Thursday, October 13, at Human Resources Marilyn Arsem performed- the last of three artists that evening. Saturday I saw experienced Philip Glass’s Another Look at Harmony, Part 4 at Jacaranda. Fortuitous, I call it. Two of what might be termed endurance pieces in different parts of town and working in vastly differing media. Maybe. We’ll see.

The thought of synchronicity came to me about 12 minutes into Glass’s choral and organ piece as I thought what the next 40 or so minutes might hold and remembered feeling similarly during Arsem’s performance. After the Human Resources event, which lasted most of an hour and on the surface contained only minimal action by Arsem, Asher Hartman allowed that “…with that sort of performance you know they’re going to hate you,” and in his preparatory comments for the Glass music, Patrick Scott warned us to “Surrender” to the coming experience.


In the center of the concrete floor stood a chair. From under this chair was spreading a fog or a liquid smoke. Before the chair was a potted tree (still in the plastic pot from Home Depot) , some familiar house tree with variegated color leaves and many tiny branches. Arsem approached this setting and sat and began plucking leaves. Oh- around on the floor were shiny metal balls, maybe 2″ in diameter. These were either left from the previous performance or were part of Arsem’s installation, I do not know.

I shuddered when I saw the artist begin plucking. Oh dear- she’s not going to do the entire tree, is she? I watched and waited and learned.

Is it a way of gaining focus? Or of losing focus, perhaps? I wondered of the repetitive leaf pulling, is this a negotiation with the space and with the audience? Paul Waddell knows her, he is watching her. (Waddell told a story of knowing Arsem to Catherine Taft. Taft transcribed this oral history for the intro in the limited edition publication, of which there may be a few remaining. Check it out at Human Resources, link below.) Asher gazes on the scene from one wall- does he look proud? Connected? By way of practice, and of longevity of practice? Has he past experience with Marilyn Arsem, I wonder? Paul Waddell has his head on his fist, now. There is almost a violence of pulling, now. Slowed, the pulling, the leaves on the concrete are nice- lovely. The sound is good, too, of the artist pulling, plucking, breathing.

Records supplied —
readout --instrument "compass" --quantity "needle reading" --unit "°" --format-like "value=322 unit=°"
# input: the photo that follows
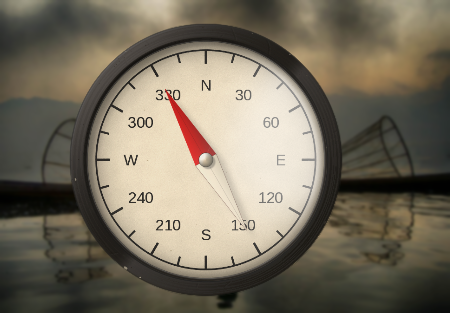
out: value=330 unit=°
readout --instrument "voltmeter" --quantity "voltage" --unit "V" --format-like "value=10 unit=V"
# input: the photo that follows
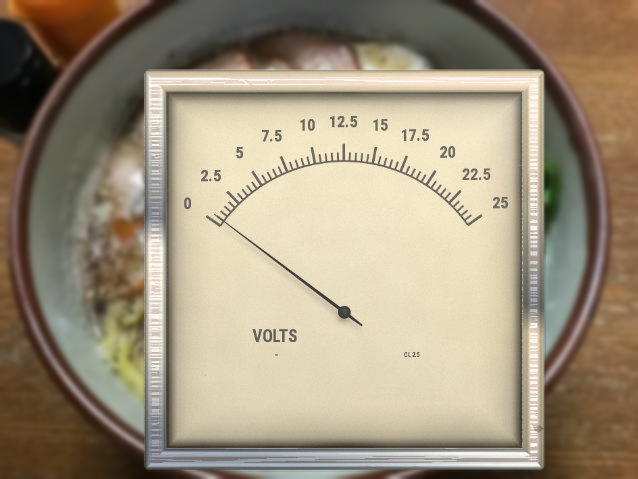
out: value=0.5 unit=V
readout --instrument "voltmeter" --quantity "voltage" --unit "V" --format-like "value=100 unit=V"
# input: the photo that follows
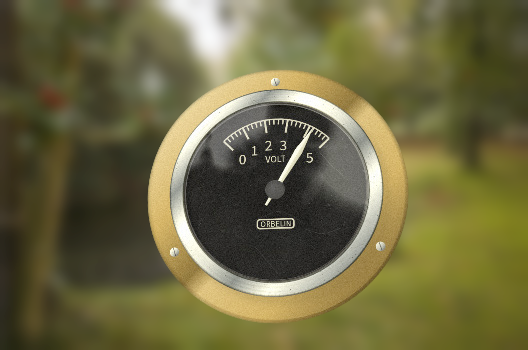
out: value=4.2 unit=V
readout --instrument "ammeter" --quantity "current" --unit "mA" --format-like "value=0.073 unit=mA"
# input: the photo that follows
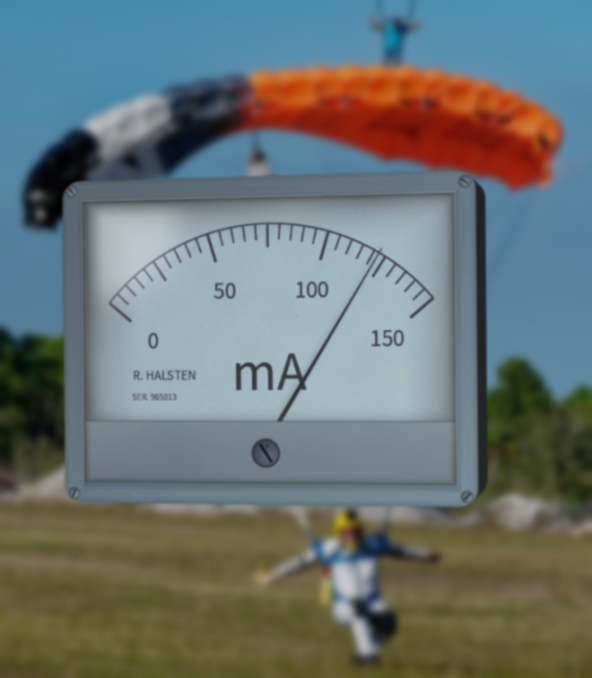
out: value=122.5 unit=mA
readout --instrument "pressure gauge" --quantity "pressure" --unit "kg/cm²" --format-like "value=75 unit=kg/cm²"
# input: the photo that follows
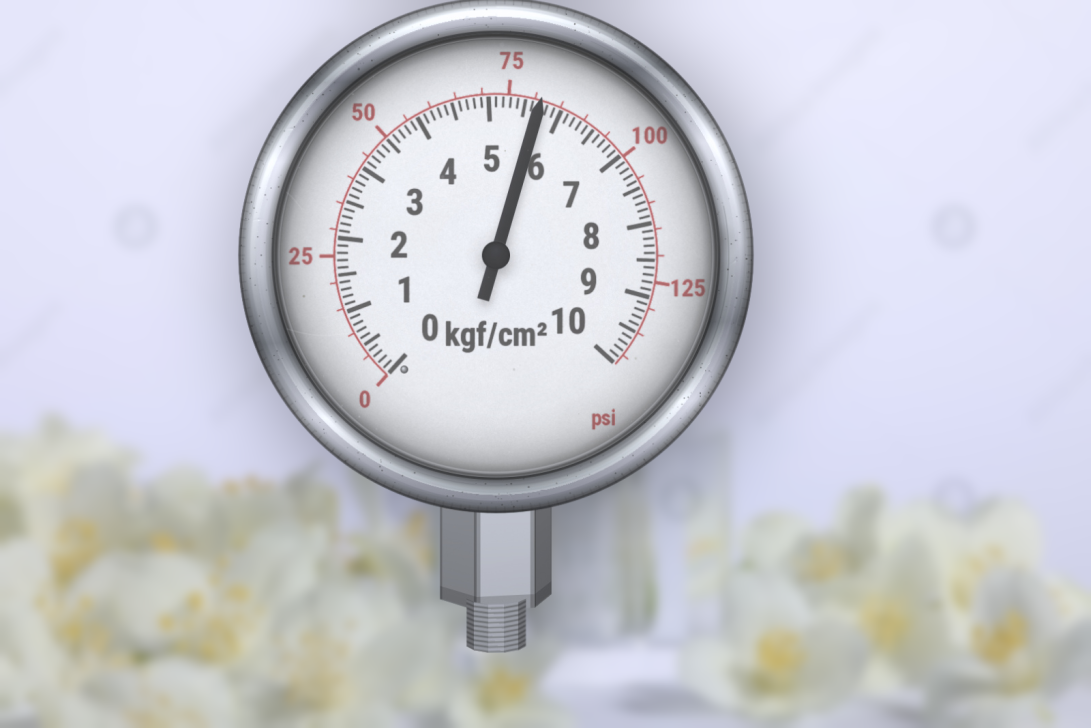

Problem A — From the review, extract the passage from "Thursday, October 13, at" up to and including "Maybe. We’ll see.".
Problem B —
Answer these questions using the review:
(i) At what venue did Marilyn Arsem perform?
(ii) Who told the audience to "Surrender" before the Glass music?
(iii) What was the potted tree still in?

Response area A —
Thursday, October 13, at Human Resources Marilyn Arsem performed- the last of three artists that evening. Saturday I saw experienced Philip Glass’s Another Look at Harmony, Part 4 at Jacaranda. Fortuitous, I call it. Two of what might be termed endurance pieces in different parts of town and working in vastly differing media. Maybe. We’ll see.

Response area B —
(i) Human Resources
(ii) Patrick Scott
(iii) The plastic pot from Home Depot